Task description:
Reproduce the lines of the records word for word, starting at the line that contains "Item 1 of 16" and ending at the final line of the records.

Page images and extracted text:
=== Begin Enclosure ===
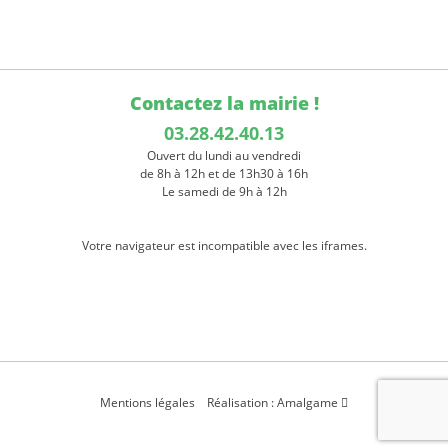
Contactez la mairie !
03.28.42.40.13
Ouvert du lundi au vendredi
de 8h à 12h et de 13h30 à 16h
Le samedi de 9h à 12h
Votre navigateur est incompatible avec les iframes.
Mentions légales
Réalisation : Amalgame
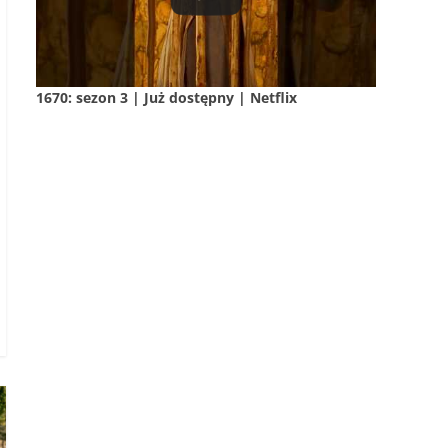
1670: sezon 3 | Już dostępny | Netflix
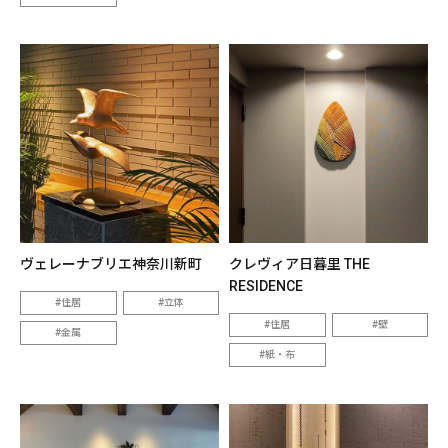
ヴェレーナブリエ神奈川新町
クレヴィア日暮里 THE
RESIDENCE
住居
立体
住居
壁
金属
紙・布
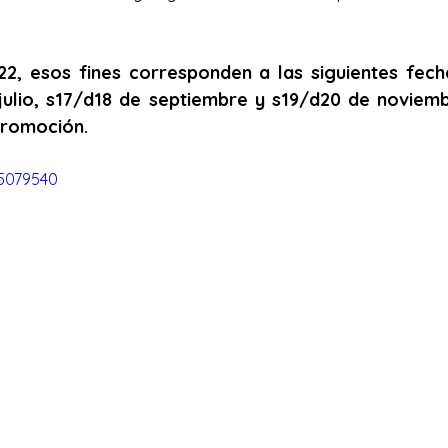
2, esos fines corresponden a las siguientes fecha
julio, s17/d18 de septiembre y s19/d20 de noviemb
promoción.
5079540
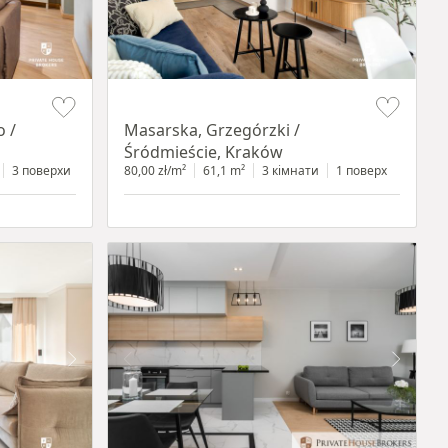
Item 1 of 16
 /
Masarska, Grzegórzki /
Śródmieście, Kraków
3 поверхи
80,00 zł/m²
61,1 m²
3 кімнати
1 поверх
=== End Enclosure ===
Problem solution:
Item 1 of 16
 /
Masarska, Grzegórzki /
Śródmieście, Kraków
3 поверхи
80,00 zł/m²
61,1 m²
3 кімнати
1 поверх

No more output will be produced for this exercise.